Las Micaelas, las mujeres desactivadoras de bombas lacrimógenas, surgieron de manera espontánea, querían participar, ayudar, resistir, pero también sentían miedo de contagiarse de Covid, y el temor a la muerte siempre estuvo presente. Ellas son el claro reflejo de una generación que pugna por cerrar las brechas de género. Mujeres valientes que pueden cambiar el futuro de un país históricamente machista, con miles de desventajas para ellas y para sus compañeras.
“No es que las mujeres no hayan estado antes, siempre estuvimos en las protestas, solo que este era un espacio en donde no habíamos tenido presencia. Parecía que ocupamos un lugar secundario, pero no es así”, contaba Guiliana Cassano, feminista y profesora de la Facultad de Comunicaciones de la PUCP.
Los hombres se sorprendían al verlas allí, con sus cascos, sus vendas y sus bidones de agua con bicarbonato. Al principio les ofrecieron protección, pero, en verdad, no necesitaban del cuidado de nadie. Ellas mismas decidieron estar allí, meterse en medio del peligro, para hacer un trabajo colectivo, mientras desafiaban estereotipos y defendían una idea de nación democrática e inclusiva.
—¡Chicas, no se vayan a lastimar!—se escuchaba por ahí.

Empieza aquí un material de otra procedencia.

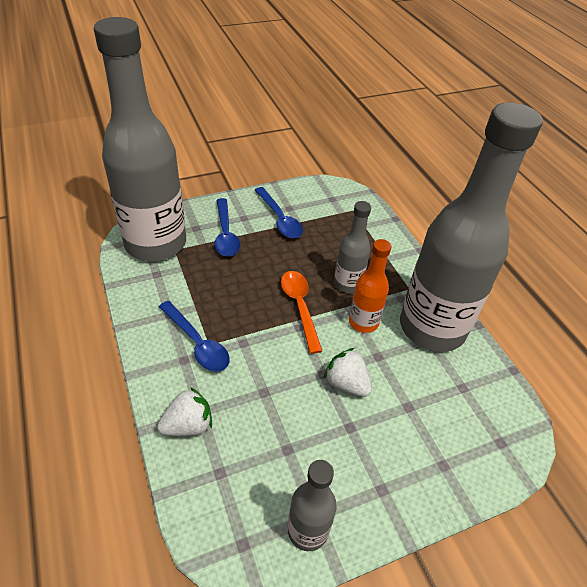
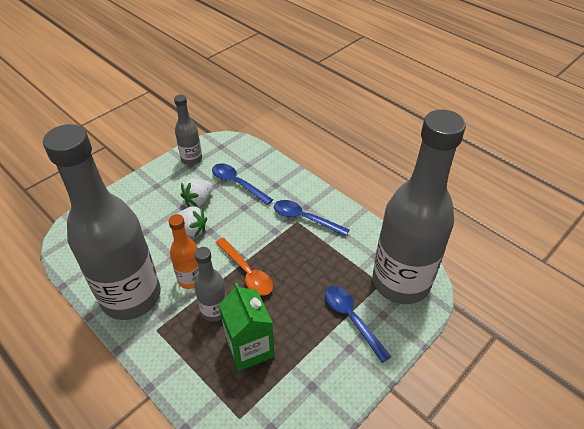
camera: 160 degrees right, 0 degrees up
white strawberry [157,387,212,436] -> white strawberry moved to [181,179,213,207]
blue spoon [255,187,303,238] -> blue spoon moved to [212,163,273,205]
none -> green carton [219,283,274,371]

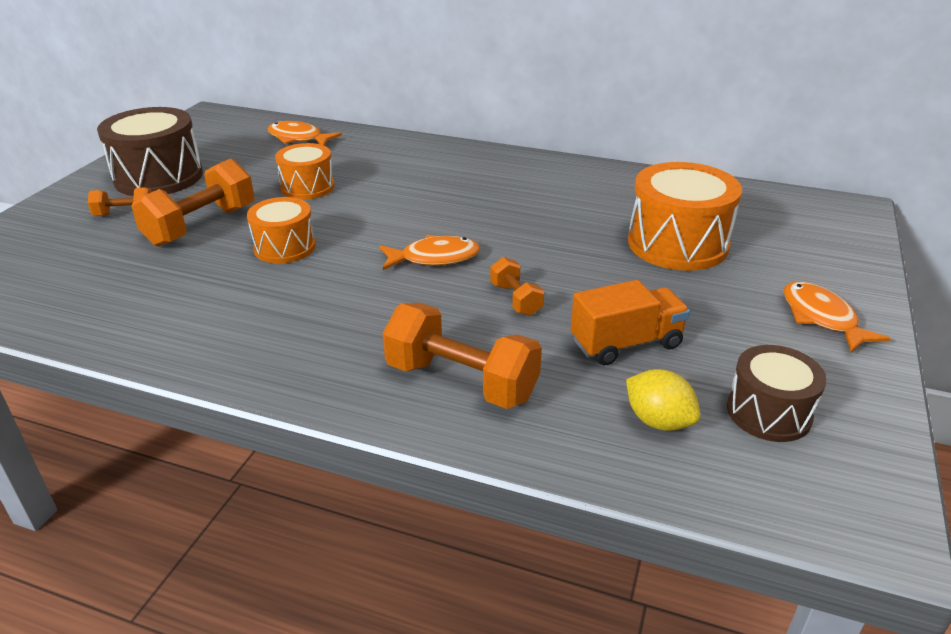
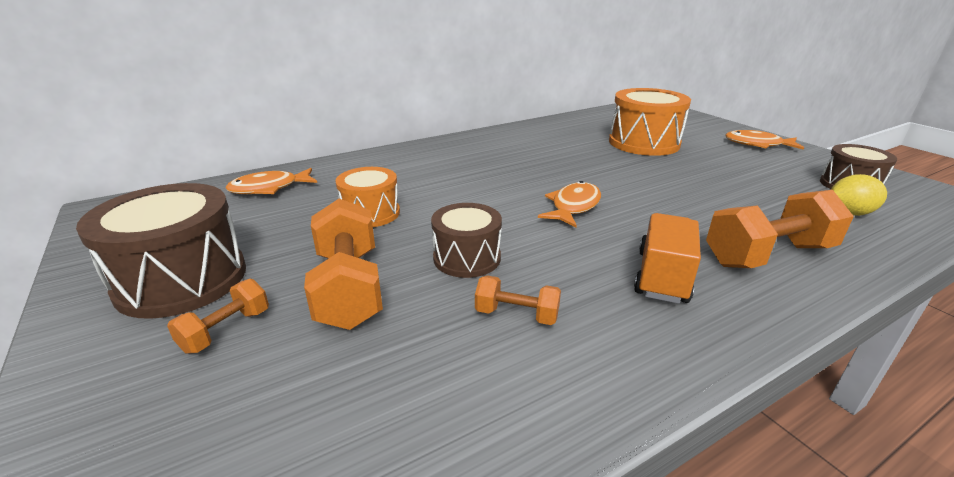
camera: 50 degrees left, 5 degrees down
orange drum [247,197,316,264] -> brown drum [431,203,502,278]
orange dumbbell [490,257,544,316] -> orange dumbbell moved to [475,275,561,325]
orange truck [571,280,690,365] -> orange truck moved to [634,213,701,304]

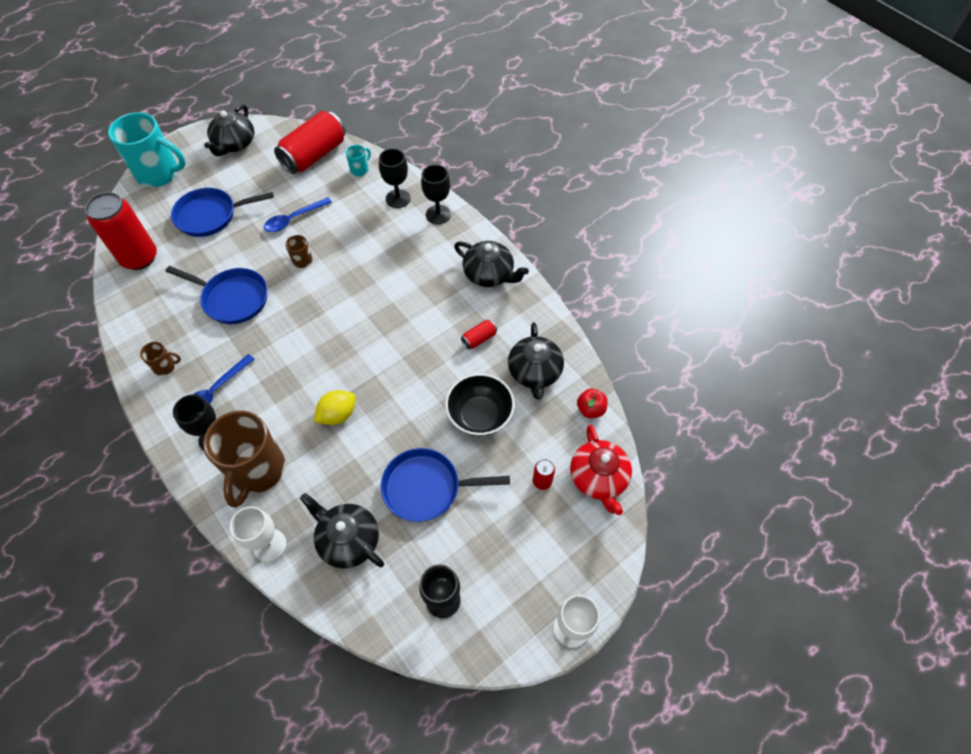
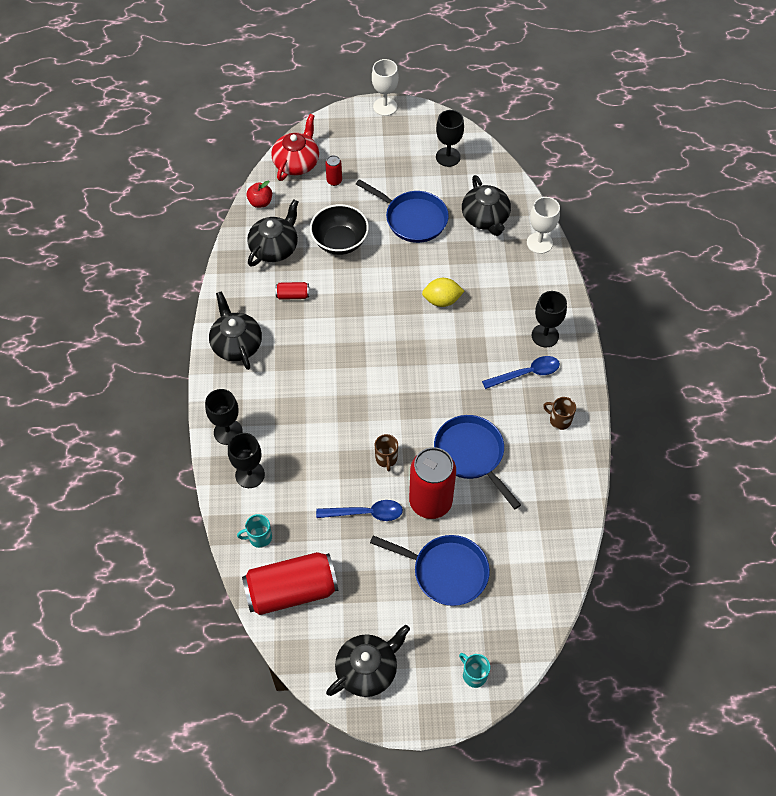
camera: 145 degrees left, 0 degrees up
red can [85,192,157,270] -> red can moved to [409,447,456,519]
turquoise mug [108,112,186,187] -> turquoise mug [459,653,490,688], size x0.44
brown mug [203,410,285,508] -> none

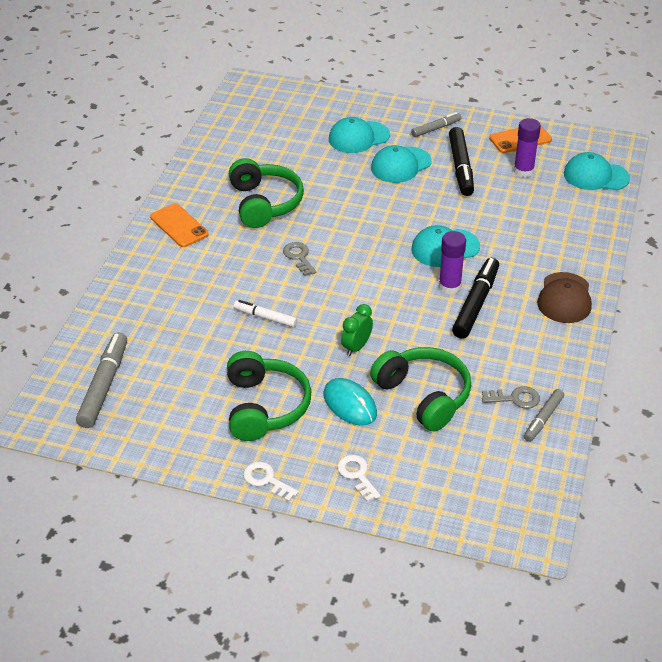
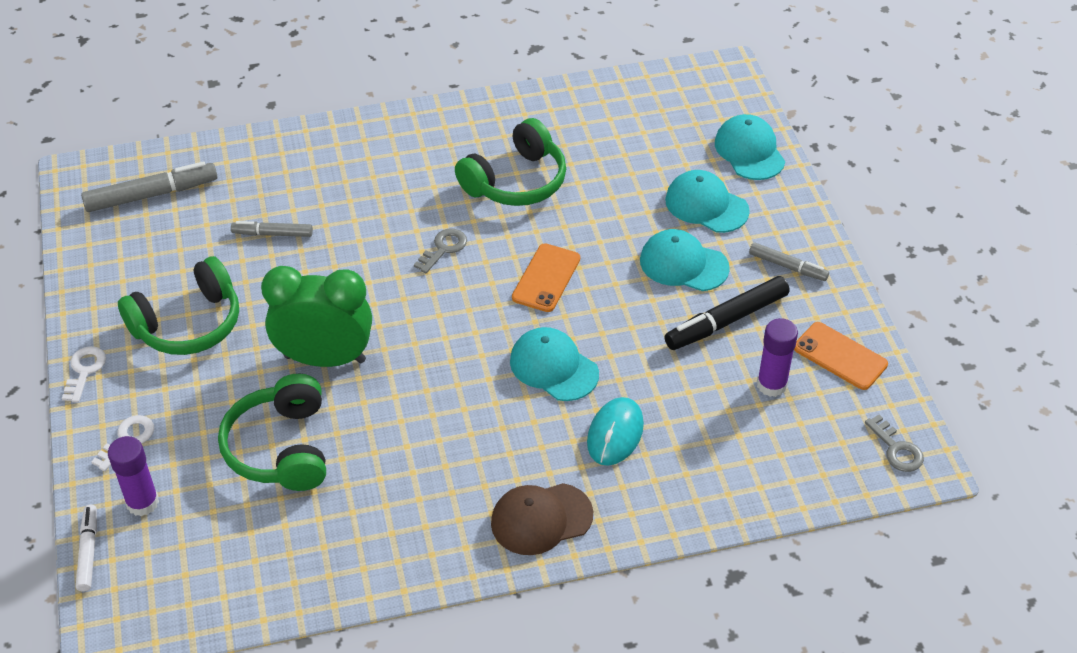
camera: 60 degrees right, 5 degrees up
orange phone [150,203,209,247] -> orange phone moved to [512,243,580,312]
white marker [234,300,297,327] -> white marker moved to [76,505,97,592]
turquoise mouse [324,378,377,426] -> turquoise mouse moved to [587,397,644,466]
green clock [341,304,373,356] -> green clock [261,266,372,367], size x2.06
green headphones [370,347,471,431] -> green headphones turned 150 degrees clockwise [218,374,326,491]
purple glue stick [439,231,466,294] -> purple glue stick moved to [108,436,159,516]
black marker [452,258,499,339] -> none
grey key [482,386,540,409] -> grey key moved to [865,414,924,472]
grey marker [524,389,564,442] -> grey marker moved to [231,221,313,237]
turquoise cap [564,152,630,190] -> turquoise cap moved to [715,114,785,180]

Las Micaelas sufrieron raspones y heridas, pero nadie pudo bloquear su decidida voluntad de ocupar el espacio que finalmente se ganaron. Nos han acostumbrado a asumir que hay espacios en donde no debemos adentrarnos. En ese sentido común tal vez pudimos cumplir el rol de enfermeras, pero no, vivimos otro tiempo. Las Micaelas decidieron desactivar las bombas lacrimógenas. Como decía la profesora Giuliana Cassano, este tipo de acciones nos permiten pensar que no hay ningún lugar en el que las mujeres no podamos estar.
Las desactivadoras de bombas lacrimógenas han tenido secuelas psicológicas. Difícil será que olviden a sus compañeros caídos en el asfalto de las calles del centro de Lima, heridos y ensangrentados por los perdigones asesinos. De ahora en adelante serán parte de la resistencia femenina que surgió ad portas del Bicentenario. Y seguirán haciendo lo que toca, quieren seguir luchando por los derechos humanos y necesitan asumir nuevos roles, dar cuenta de su vocación protagónica.